FASHION thrives on diversity and Irish craft is brimming with creativity.

At one end of the spectrum are natural fabrics with raw textures and a muted palette reigning supreme. Petria Lenehan’s oversized coat is thoughtfully tailored to create an understated, yet super-cool silhouette. Made by Molloy and Sons, using Donegal tweed, it is exquisitely finished inside with Liberty print, wool trim.

Eilis Boyle’s kitten-soft, cashmere scarfs are so comforting, it’s difficult not to fall in love with them, while Fashion Hothouse’s unbleached linen shorts are flatteringly cut high on the hip, and skim the body like a pair of pretty, vintage tap shorts. Tutty’s handmade shoes are around since 1946; bespoke classics that give any look an enviably effortless finish.

At the opposite end of the scale is the explosive burst of colour from Helen Steele. She has hit the ground running since she launched her legion of kaleidoscopic prints, which transport her painterly roots to new levels. Emblazoned on everything from leggings and puffas to kaftans, she is definitely one to watch. Jennifer Rothwell’s use of bold colour will undoubtedly perk up your wardrobe. Her fluid, silk-jersey pieces, with their elegant, draped lines, provide the ideal canvas for her tropical, humming bird print.
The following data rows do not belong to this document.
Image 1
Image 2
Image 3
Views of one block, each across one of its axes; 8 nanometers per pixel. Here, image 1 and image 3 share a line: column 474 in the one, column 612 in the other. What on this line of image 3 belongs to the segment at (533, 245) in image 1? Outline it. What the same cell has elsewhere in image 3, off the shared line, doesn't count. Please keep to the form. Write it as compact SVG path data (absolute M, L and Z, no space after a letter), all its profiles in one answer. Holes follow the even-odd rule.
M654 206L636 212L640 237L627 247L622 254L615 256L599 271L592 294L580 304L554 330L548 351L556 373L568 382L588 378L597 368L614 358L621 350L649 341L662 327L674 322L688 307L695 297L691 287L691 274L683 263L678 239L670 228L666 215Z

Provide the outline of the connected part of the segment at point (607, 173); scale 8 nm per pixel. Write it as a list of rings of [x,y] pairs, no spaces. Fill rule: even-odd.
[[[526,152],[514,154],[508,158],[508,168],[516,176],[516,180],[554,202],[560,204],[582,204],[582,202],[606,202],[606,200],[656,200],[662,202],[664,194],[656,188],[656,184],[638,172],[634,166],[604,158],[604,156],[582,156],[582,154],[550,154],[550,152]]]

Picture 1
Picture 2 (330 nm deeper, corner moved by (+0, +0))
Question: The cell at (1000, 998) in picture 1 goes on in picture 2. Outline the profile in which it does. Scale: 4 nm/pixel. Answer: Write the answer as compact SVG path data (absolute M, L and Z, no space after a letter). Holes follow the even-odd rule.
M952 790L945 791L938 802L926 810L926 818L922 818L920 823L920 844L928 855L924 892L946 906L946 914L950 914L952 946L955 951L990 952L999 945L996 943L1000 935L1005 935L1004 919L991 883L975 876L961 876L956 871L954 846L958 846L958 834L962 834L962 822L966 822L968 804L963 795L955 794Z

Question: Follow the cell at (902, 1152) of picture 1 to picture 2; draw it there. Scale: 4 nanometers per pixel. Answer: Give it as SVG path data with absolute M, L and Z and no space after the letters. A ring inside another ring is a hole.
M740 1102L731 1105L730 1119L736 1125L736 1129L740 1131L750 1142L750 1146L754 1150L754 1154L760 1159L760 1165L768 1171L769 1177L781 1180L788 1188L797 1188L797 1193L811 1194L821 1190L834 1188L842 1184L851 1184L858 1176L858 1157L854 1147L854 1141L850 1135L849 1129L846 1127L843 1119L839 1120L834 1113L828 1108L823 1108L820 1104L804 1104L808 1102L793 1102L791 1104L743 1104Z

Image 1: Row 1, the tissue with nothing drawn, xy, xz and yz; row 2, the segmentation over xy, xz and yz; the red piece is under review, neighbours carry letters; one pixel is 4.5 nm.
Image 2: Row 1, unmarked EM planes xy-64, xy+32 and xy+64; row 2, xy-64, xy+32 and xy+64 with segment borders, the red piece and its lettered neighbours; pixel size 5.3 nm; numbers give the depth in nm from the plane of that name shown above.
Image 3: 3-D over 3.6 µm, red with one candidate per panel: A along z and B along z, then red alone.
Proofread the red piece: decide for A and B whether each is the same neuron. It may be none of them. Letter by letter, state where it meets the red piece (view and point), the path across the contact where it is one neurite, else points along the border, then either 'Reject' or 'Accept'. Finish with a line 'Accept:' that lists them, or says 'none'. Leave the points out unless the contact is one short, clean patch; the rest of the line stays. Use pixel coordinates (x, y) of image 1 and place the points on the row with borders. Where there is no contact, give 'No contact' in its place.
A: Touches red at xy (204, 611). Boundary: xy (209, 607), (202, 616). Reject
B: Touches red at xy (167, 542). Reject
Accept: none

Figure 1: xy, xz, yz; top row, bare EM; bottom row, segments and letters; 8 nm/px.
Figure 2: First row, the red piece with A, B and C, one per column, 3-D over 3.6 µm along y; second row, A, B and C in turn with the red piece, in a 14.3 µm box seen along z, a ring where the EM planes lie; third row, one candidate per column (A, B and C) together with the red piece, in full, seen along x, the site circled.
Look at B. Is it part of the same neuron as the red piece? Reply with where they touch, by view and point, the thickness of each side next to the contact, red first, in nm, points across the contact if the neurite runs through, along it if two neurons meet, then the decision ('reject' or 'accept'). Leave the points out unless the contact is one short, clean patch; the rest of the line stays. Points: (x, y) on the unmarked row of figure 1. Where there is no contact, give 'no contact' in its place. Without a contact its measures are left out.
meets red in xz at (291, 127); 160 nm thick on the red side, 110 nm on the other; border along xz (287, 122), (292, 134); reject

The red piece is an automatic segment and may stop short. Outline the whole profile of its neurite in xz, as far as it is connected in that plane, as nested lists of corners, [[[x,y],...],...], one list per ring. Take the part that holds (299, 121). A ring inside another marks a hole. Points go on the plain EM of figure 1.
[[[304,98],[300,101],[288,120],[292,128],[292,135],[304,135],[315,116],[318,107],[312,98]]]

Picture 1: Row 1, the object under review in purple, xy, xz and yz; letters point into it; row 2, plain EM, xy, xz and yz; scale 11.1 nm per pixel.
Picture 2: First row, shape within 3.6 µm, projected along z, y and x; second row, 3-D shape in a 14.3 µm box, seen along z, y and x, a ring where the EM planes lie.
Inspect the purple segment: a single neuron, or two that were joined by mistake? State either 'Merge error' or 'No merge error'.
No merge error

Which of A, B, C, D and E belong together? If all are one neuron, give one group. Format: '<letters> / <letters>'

The recent introduction of collections by Helen Steele and Jennifer Rothwell to the ladies’ fashion floor at Arnotts marks a further addition to the joint collaboration between the Crafts Council of Ireland and Arnotts. This follows the opening of the Irish Craft Collection at Arnotts, in the home-and-gift and jewellery areas, during 2012. The store has always been a quintessentially Irish brand, so it seems fitting that they would join forces with the Crafts Council of Ireland to celebrate, and recognise, the wealth of skill and design that is flourishing here, right now, by promoting work that is imagined, designed and made in Ireland.